If any of the above resemble your poop then this should be discussed with your doctor for further investigation.
Transit times are the time it takes between food entering your mouth and leaving you. In females, on average, this takes around 48 hours. This is usually a few hours faster in men.
Of course this is all highly dependent on what you eat. Some of you reading this may be thinking – HA! This guy has never had a vindaloo, that’s more like 48 seconds!
However, food normally takes between 2-4 hours just to leave your stomach, let alone the additional traveling of a further 7 meters down to your butt. Having said this, we have all been there when you eat something and all of a sudden you bolt towards the toilet as if you’re being chased by a pack of hungry lions.
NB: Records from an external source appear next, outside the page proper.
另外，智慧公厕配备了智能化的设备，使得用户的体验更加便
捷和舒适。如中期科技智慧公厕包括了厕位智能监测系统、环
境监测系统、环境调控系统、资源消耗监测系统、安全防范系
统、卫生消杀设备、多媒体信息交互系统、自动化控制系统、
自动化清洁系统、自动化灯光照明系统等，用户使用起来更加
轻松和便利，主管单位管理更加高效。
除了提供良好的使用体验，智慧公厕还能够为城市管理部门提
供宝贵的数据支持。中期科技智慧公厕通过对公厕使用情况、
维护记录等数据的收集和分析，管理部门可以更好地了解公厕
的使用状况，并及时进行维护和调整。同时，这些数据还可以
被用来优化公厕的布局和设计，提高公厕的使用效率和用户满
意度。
This happens because of the stimulant effect of the food that’s sitting in your stomach, certain nutrients in food will be absorbed quickly in the stomach, which in turn stimulates the rest of your bowel to become more active.
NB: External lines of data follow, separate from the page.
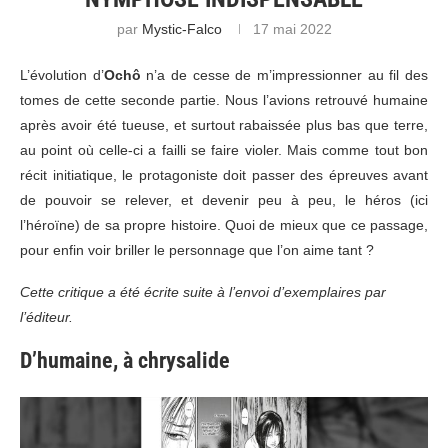
par
Mystic-Falco
17 mai 2022
L’évolution d’
Ochô
n’a de cesse de m’impressionner au fil des
tomes de cette seconde partie. Nous l’avions retrouvé humaine
après avoir été tueuse, et surtout rabaissée plus bas que terre,
au point où celle-ci a failli se faire violer. Mais comme tout bon
récit initiatique, le protagoniste doit passer des épreuves avant
de pouvoir se relever, et devenir peu à peu, le héros (ici
l’héroïne) de sa propre histoire. Quoi de mieux que ce passage,
pour enfin voir briller le personnage que l’on aime tant ?
Cette critique a été écrite suite à l’envoi d’exemplaires par
l’éditeur.
D’humaine, à chrysalide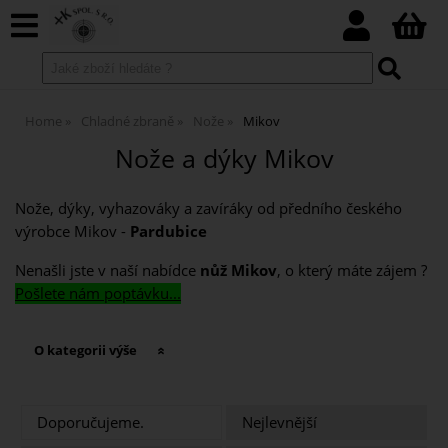
Home
Chladné zbraně
Nože
Mikov
Nože a dýky Mikov
Nože, dýky, vyhazováky a zavíráky od předního českého
výrobce Mikov -
Pardubice
Nenašli jste v naší nabídce
nůž Mikov
, o který máte zájem ?
Pošlete nám poptávku...
O kategorii výše
Doporučujeme.
Nejlevnější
There are a few key tips which can help you drop the kids off at the pool.
1 – Hydration: Try to drink at least 1.5 litres of water (six to eight cups) per day.
2- Position on the toilet: yes it’s true, how you are sitting on the toilet will actually help you improve your pooping technique! If you can replicate the position highlighted in the chart above you’ll be an Olympic gold medalist in pooping any day now- it’s good to have goals. This almost squat like position straightens out the anal canal and allows for a clear path to the exit.
3 – Fibre intake: The essential thing with fibre is to achieve a fine balance. You should eat the recommended 5 portions of fruit and vegetables a day. It is also crucial to eat whole grains e.g. wheat, corn, rice, oats, barley, quinoa, spelt and rye. However, whilst it is important to include all of these items in your daily diet it is just as important not to over indulge in them, as too much fibre can lead to an increase in bloating and discomfort.
4 – Exercise: Yes, doing exercise makes a difference too! If you want to shift the load then often you have to be the one to get things moving. Inactivity is a major contributing factor to constipation.
5 – Don’t rush: Keep calm and carry on. Straining can damage the delicate anal passage tissue leading to haemorrhoids, nobody wants that, so take it easy.
If you poop more, does it help you lose weight?
No- by the time your poop is formed, all the nutrients that were going to be absorbed, have been.
Are colonic cleanses good for you?
Human beings have pooped for hundreds of thousands of years by themselves. The notion that colonic cleansing is detoxifying, cleansing or good for your health is totally false and is NOT recommended.
Do women really poo?
Yes – and they love talking about it too apparently!
Now this is all over and dung with, we just wanted to say we hope you enjoyed reading this, most likely whilst you were sitting on the toilet.
You’re now the Grand Poo-Bah of this topic and hopefully we’ve made it less of a taPoo discussion!